Given records:
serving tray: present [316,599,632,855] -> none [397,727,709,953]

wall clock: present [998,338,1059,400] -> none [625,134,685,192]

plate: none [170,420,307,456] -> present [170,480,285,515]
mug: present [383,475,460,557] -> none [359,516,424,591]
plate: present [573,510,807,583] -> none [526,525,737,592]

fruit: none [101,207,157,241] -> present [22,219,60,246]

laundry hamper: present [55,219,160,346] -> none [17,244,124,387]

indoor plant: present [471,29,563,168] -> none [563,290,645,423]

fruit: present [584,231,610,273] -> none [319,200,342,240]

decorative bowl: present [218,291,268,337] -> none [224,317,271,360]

What needs to be done: Look back at the entries above and repeat, unchanged, every line from the line holding "plate: present [573,510,807,583]" through the line holding "indoor plant: present".

Solution to the problem:
plate: present [573,510,807,583] -> none [526,525,737,592]

fruit: none [101,207,157,241] -> present [22,219,60,246]

laundry hamper: present [55,219,160,346] -> none [17,244,124,387]

indoor plant: present [471,29,563,168] -> none [563,290,645,423]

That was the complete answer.